## Supplied records
↓

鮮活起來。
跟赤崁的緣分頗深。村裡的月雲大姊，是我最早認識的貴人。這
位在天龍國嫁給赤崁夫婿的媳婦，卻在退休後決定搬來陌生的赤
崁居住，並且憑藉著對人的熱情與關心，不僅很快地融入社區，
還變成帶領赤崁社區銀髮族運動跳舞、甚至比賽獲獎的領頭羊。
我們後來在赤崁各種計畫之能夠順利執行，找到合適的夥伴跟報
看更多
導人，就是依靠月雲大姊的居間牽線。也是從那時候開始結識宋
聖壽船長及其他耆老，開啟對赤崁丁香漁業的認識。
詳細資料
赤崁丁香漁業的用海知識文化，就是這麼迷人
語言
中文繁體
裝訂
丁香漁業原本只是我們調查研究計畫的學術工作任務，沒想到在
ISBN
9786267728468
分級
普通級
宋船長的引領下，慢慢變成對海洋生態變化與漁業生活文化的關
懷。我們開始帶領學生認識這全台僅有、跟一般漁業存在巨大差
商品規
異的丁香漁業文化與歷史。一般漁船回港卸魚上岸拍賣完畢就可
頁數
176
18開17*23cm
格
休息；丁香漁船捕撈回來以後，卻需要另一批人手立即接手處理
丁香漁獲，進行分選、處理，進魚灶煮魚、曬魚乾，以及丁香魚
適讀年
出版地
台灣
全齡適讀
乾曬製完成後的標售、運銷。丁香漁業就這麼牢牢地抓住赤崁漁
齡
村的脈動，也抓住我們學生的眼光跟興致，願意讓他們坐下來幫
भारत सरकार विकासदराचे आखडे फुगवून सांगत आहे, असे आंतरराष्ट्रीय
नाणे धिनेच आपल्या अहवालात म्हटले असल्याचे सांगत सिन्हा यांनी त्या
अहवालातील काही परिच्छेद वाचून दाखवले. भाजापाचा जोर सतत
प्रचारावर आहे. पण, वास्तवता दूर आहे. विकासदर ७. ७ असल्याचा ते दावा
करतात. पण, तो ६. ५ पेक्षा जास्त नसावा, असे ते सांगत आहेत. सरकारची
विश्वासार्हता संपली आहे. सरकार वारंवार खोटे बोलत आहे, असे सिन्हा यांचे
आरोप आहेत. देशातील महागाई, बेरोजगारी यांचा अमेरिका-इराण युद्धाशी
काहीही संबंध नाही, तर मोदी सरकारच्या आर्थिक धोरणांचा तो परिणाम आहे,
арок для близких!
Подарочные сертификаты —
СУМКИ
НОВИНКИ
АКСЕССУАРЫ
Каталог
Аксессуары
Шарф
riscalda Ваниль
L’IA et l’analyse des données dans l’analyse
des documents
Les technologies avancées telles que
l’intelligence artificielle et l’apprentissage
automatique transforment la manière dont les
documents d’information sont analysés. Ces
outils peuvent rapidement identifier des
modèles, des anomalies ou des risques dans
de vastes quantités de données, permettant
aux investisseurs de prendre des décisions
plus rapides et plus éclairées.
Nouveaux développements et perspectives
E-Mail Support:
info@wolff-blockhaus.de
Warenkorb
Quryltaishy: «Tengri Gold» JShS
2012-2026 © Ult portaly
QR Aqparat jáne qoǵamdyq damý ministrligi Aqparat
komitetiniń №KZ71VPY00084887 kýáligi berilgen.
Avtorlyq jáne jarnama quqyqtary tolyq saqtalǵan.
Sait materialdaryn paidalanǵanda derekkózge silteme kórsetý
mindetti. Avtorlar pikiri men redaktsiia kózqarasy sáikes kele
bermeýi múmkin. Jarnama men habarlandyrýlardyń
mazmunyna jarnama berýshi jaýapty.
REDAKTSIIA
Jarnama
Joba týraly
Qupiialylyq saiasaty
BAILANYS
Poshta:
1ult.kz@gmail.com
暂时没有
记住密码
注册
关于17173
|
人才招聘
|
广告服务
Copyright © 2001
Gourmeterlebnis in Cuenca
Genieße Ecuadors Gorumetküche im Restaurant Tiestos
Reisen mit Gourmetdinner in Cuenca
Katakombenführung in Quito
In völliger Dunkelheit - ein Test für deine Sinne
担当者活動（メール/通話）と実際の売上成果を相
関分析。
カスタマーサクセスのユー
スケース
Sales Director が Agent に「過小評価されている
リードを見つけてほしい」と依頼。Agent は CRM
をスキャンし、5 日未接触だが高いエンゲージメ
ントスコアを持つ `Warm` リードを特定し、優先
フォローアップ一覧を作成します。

↑

## Work to complete
Can you reproduce the listing from its first line through the line containing "Avtorlyq jáne jarnama", substituting "Einkaufswagen" for "Warenkorb" and keeping everything else unchanged?

## Written reply
鮮活起來。
跟赤崁的緣分頗深。村裡的月雲大姊，是我最早認識的貴人。這
位在天龍國嫁給赤崁夫婿的媳婦，卻在退休後決定搬來陌生的赤
崁居住，並且憑藉著對人的熱情與關心，不僅很快地融入社區，
還變成帶領赤崁社區銀髮族運動跳舞、甚至比賽獲獎的領頭羊。
我們後來在赤崁各種計畫之能夠順利執行，找到合適的夥伴跟報
看更多
導人，就是依靠月雲大姊的居間牽線。也是從那時候開始結識宋
聖壽船長及其他耆老，開啟對赤崁丁香漁業的認識。
詳細資料
赤崁丁香漁業的用海知識文化，就是這麼迷人
語言
中文繁體
裝訂
丁香漁業原本只是我們調查研究計畫的學術工作任務，沒想到在
ISBN
9786267728468
分級
普通級
宋船長的引領下，慢慢變成對海洋生態變化與漁業生活文化的關
懷。我們開始帶領學生認識這全台僅有、跟一般漁業存在巨大差
商品規
異的丁香漁業文化與歷史。一般漁船回港卸魚上岸拍賣完畢就可
頁數
176
18開17*23cm
格
休息；丁香漁船捕撈回來以後，卻需要另一批人手立即接手處理
丁香漁獲，進行分選、處理，進魚灶煮魚、曬魚乾，以及丁香魚
適讀年
出版地
台灣
全齡適讀
乾曬製完成後的標售、運銷。丁香漁業就這麼牢牢地抓住赤崁漁
齡
村的脈動，也抓住我們學生的眼光跟興致，願意讓他們坐下來幫
भारत सरकार विकासदराचे आखडे फुगवून सांगत आहे, असे आंतरराष्ट्रीय
नाणे धिनेच आपल्या अहवालात म्हटले असल्याचे सांगत सिन्हा यांनी त्या
अहवालातील काही परिच्छेद वाचून दाखवले. भाजापाचा जोर सतत
प्रचारावर आहे. पण, वास्तवता दूर आहे. विकासदर ७. ७ असल्याचा ते दावा
करतात. पण, तो ६. ५ पेक्षा जास्त नसावा, असे ते सांगत आहेत. सरकारची
विश्वासार्हता संपली आहे. सरकार वारंवार खोटे बोलत आहे, असे सिन्हा यांचे
आरोप आहेत. देशातील महागाई, बेरोजगारी यांचा अमेरिका-इराण युद्धाशी
काहीही संबंध नाही, तर मोदी सरकारच्या आर्थिक धोरणांचा तो परिणाम आहे,
арок для близких!
Подарочные сертификаты —
СУМКИ
НОВИНКИ
АКСЕССУАРЫ
Каталог
Аксессуары
Шарф
riscalda Ваниль
L’IA et l’analyse des données dans l’analyse
des documents
Les technologies avancées telles que
l’intelligence artificielle et l’apprentissage
automatique transforment la manière dont les
documents d’information sont analysés. Ces
outils peuvent rapidement identifier des
modèles, des anomalies ou des risques dans
de vastes quantités de données, permettant
aux investisseurs de prendre des décisions
plus rapides et plus éclairées.
Nouveaux développements et perspectives
E-Mail Support:
info@wolff-blockhaus.de
Einkaufswagen
Quryltaishy: «Tengri Gold» JShS
2012-2026 © Ult portaly
QR Aqparat jáne qoǵamdyq damý ministrligi Aqparat
komitetiniń №KZ71VPY00084887 kýáligi berilgen.
Avtorlyq jáne jarnama quqyqtary tolyq saqtalǵan.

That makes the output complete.